■ REQUEST
Rewrite the entries below, replacing every occurrence of "locality" with "site description" and leaving everything else unchanged.

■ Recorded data
--
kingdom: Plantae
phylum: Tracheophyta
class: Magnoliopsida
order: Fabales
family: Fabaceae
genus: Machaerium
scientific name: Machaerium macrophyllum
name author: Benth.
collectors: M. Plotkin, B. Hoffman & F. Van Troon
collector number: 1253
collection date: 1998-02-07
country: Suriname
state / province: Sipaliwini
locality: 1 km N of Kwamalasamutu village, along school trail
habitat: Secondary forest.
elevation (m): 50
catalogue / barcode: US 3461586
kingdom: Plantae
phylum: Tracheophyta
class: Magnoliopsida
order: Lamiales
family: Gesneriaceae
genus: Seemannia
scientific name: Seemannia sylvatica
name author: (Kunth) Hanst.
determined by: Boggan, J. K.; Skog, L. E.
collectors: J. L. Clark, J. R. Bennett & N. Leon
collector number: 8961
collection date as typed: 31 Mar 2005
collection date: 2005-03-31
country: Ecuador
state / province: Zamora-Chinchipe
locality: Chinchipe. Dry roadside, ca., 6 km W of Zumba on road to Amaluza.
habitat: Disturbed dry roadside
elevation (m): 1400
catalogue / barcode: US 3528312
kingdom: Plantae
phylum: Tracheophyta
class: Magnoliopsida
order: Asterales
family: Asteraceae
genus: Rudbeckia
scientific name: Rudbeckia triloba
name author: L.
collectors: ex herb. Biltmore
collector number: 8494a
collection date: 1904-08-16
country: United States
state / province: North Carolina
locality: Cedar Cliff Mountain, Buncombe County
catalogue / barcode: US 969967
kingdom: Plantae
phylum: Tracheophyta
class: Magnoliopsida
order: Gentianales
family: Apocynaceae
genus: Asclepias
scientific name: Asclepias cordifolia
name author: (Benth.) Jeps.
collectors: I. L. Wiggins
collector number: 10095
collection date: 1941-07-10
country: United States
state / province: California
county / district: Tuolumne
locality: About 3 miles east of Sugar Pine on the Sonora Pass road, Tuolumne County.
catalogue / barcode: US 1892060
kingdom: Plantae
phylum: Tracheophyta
--
■ ANSWER TO THE EXERCISE
kingdom: Plantae
phylum: Tracheophyta
class: Magnoliopsida
order: Fabales
family: Fabaceae
genus: Machaerium
scientific name: Machaerium macrophyllum
name author: Benth.
collectors: M. Plotkin, B. Hoffman & F. Van Troon
collector number: 1253
collection date: 1998-02-07
country: Suriname
state / province: Sipaliwini
site description: 1 km N of Kwamalasamutu village, along school trail
habitat: Secondary forest.
elevation (m): 50
catalogue / barcode: US 3461586
kingdom: Plantae
phylum: Tracheophyta
class: Magnoliopsida
order: Lamiales
family: Gesneriaceae
genus: Seemannia
scientific name: Seemannia sylvatica
name author: (Kunth) Hanst.
determined by: Boggan, J. K.; Skog, L. E.
collectors: J. L. Clark, J. R. Bennett & N. Leon
collector number: 8961
collection date as typed: 31 Mar 2005
collection date: 2005-03-31
country: Ecuador
state / province: Zamora-Chinchipe
site description: Chinchipe. Dry roadside, ca., 6 km W of Zumba on road to Amaluza.
habitat: Disturbed dry roadside
elevation (m): 1400
catalogue / barcode: US 3528312
kingdom: Plantae
phylum: Tracheophyta
class: Magnoliopsida
order: Asterales
family: Asteraceae
genus: Rudbeckia
scientific name: Rudbeckia triloba
name author: L.
collectors: ex herb. Biltmore
collector number: 8494a
collection date: 1904-08-16
country: United States
state / province: North Carolina
site description: Cedar Cliff Mountain, Buncombe County
catalogue / barcode: US 969967
kingdom: Plantae
phylum: Tracheophyta
class: Magnoliopsida
order: Gentianales
family: Apocynaceae
genus: Asclepias
scientific name: Asclepias cordifolia
name author: (Benth.) Jeps.
collectors: I. L. Wiggins
collector number: 10095
collection date: 1941-07-10
country: United States
state / province: California
county / district: Tuolumne
site description: About 3 miles east of Sugar Pine on the Sonora Pass road, Tuolumne County.
catalogue / barcode: US 1892060
kingdom: Plantae
phylum: Tracheophyta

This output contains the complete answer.